ZITF pan-Africanist pedagogy ignition
The just ended 2017 edition of the Zimbabwe International Trade Fair was spectacular in various ways.
However, guided by my own appreciation of this year’s ZITF, I can out-rightly conclude that the fair was also ideologically enriching in as much as it was commerce inclined as it has always been over the years.
The ideological bearing effect of this fair was pan-African and unfailingly compelling one to have an economic inclined appreciation of what it entails to be an African in this day and age. It is also important to observe that this annual event is hosted during Zimbabwe’s Uhuru month. This coincidentally gives us an opportunity to retrospect how Zimbabwe’s independence has flourished in commerce and trade as key-result areas of national development.
Besides the superlative exhibition stands of local and regional exhibitors, I was particularly moved by the address delivered by the President of the Republic of Namibia, Dr. Hage Geingob at the Zim-Namibia Trade and Investment Business Meeting.
This particular meeting followed the ZITF official opening ceremony which was graced by His Excellency the President of the Republic of Zimbabwe, Cde. Robert Mugabe. The Vice President of the Republic of Zimbabwe, Cde Phelekezela Mphoko, graced the Zim-Namibia Trade and Investment Business Meeting. For me, it was an honour to witness Cde. Mphoko and Cde.
Geingob’s astute stand on the podium to share their iconic renditions of their commerce inclined loyalty to pan-Africanism.
A gaze at Vice-President Mphoko next to the President of Namibia opened mental pages of our liberation history and how he (Vice-President Mphoko) was a synergy anchor of the armed struggle which gave birth to our Zimbabwe. Those who have an accurate memory account of our struggle and those who were eyewitnesses of the struggle’s unfolding would recall how Vice-President Mphoko directly dealt with other African revolutionaries such as the late Brigadier General Hashim Mbita of Tanzania.
To me, this was delighting as I was physically encountering a process of a contemporary re-writing of an enduring revolutionary cadre’s historical credentials. Moreover, this was also symbolically affirmed by his warm courtesy to the President of Namibia who was the Guest of Honour at this Zimbabwe-Namibia trade dialogue held on Friday.
────────
• **WHAT IS NEEDED**
Revise the trade fair article's passage starting with "Besides the superlative" and going on through "loyalty to pan-Africanism.", putting "attended" in place of "graced" each time it occurs.

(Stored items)
────────
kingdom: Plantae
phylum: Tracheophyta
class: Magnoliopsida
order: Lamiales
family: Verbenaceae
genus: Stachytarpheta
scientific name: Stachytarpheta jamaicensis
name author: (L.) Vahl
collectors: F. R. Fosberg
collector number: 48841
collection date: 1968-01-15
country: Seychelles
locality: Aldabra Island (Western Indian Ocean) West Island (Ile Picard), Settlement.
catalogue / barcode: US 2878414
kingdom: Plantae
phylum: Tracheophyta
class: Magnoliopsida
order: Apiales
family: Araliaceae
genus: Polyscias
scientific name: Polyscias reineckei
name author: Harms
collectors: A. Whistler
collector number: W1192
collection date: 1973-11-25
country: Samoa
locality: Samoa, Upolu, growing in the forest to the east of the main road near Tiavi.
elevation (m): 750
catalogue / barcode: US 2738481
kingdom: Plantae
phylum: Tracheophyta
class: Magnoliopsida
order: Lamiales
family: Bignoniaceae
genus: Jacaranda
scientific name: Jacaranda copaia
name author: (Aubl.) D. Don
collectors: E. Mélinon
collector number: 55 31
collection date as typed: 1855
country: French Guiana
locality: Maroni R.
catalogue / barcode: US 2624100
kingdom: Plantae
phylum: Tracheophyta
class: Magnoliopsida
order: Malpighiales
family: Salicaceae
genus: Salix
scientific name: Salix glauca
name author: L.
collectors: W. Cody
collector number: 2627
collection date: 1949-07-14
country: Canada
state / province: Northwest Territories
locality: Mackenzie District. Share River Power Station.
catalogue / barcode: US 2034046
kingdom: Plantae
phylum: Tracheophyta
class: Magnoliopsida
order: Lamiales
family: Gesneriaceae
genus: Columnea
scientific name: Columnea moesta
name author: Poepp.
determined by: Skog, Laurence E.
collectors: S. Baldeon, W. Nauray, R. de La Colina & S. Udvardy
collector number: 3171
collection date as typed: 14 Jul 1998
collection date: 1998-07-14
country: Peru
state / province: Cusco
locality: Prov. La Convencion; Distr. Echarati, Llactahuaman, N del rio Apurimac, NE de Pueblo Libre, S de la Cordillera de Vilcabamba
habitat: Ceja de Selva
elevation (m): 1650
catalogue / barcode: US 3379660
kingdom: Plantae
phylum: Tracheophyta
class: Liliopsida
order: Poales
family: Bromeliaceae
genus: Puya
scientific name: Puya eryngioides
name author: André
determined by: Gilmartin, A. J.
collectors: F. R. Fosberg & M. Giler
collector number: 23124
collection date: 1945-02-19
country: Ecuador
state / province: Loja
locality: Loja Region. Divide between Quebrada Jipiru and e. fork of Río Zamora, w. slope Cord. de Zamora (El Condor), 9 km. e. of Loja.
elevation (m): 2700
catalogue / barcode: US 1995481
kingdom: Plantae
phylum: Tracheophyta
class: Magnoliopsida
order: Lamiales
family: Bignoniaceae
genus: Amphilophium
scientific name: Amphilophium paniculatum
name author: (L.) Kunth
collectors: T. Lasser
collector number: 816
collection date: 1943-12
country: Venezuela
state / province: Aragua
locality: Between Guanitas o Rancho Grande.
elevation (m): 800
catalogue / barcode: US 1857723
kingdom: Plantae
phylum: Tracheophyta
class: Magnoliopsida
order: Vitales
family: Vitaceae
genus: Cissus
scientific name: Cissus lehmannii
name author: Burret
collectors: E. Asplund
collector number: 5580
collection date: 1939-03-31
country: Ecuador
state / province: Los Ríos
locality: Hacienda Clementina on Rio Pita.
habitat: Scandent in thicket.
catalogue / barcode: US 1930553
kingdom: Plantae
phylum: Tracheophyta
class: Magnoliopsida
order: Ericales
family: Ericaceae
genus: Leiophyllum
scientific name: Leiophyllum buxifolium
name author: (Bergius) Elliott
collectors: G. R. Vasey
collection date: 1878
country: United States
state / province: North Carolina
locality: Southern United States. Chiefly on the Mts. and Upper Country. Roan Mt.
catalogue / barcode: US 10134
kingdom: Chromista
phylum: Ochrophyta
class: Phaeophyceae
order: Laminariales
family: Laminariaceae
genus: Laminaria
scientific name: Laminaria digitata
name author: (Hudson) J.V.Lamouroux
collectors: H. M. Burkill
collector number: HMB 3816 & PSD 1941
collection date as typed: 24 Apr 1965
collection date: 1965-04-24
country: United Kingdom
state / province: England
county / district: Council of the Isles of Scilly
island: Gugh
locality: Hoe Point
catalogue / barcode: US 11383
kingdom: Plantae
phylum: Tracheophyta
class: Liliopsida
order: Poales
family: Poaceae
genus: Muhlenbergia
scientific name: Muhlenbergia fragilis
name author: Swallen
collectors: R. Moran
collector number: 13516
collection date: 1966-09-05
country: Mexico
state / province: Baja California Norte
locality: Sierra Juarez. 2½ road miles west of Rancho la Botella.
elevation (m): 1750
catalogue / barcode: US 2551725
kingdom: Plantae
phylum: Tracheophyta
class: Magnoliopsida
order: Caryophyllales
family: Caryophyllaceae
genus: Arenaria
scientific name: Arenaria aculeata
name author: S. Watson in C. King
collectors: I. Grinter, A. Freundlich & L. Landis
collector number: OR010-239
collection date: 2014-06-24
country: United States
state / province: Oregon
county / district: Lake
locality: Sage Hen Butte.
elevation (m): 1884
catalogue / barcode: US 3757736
────────
• **THE REPLY**
Besides the superlative exhibition stands of local and regional exhibitors, I was particularly moved by the address delivered by the President of the Republic of Namibia, Dr. Hage Geingob at the Zim-Namibia Trade and Investment Business Meeting.
This particular meeting followed the ZITF official opening ceremony which was attended by His Excellency the President of the Republic of Zimbabwe, Cde. Robert Mugabe. The Vice President of the Republic of Zimbabwe, Cde Phelekezela Mphoko, attended the Zim-Namibia Trade and Investment Business Meeting. For me, it was an honour to witness Cde. Mphoko and Cde.
Geingob’s astute stand on the podium to share their iconic renditions of their commerce inclined loyalty to pan-Africanism.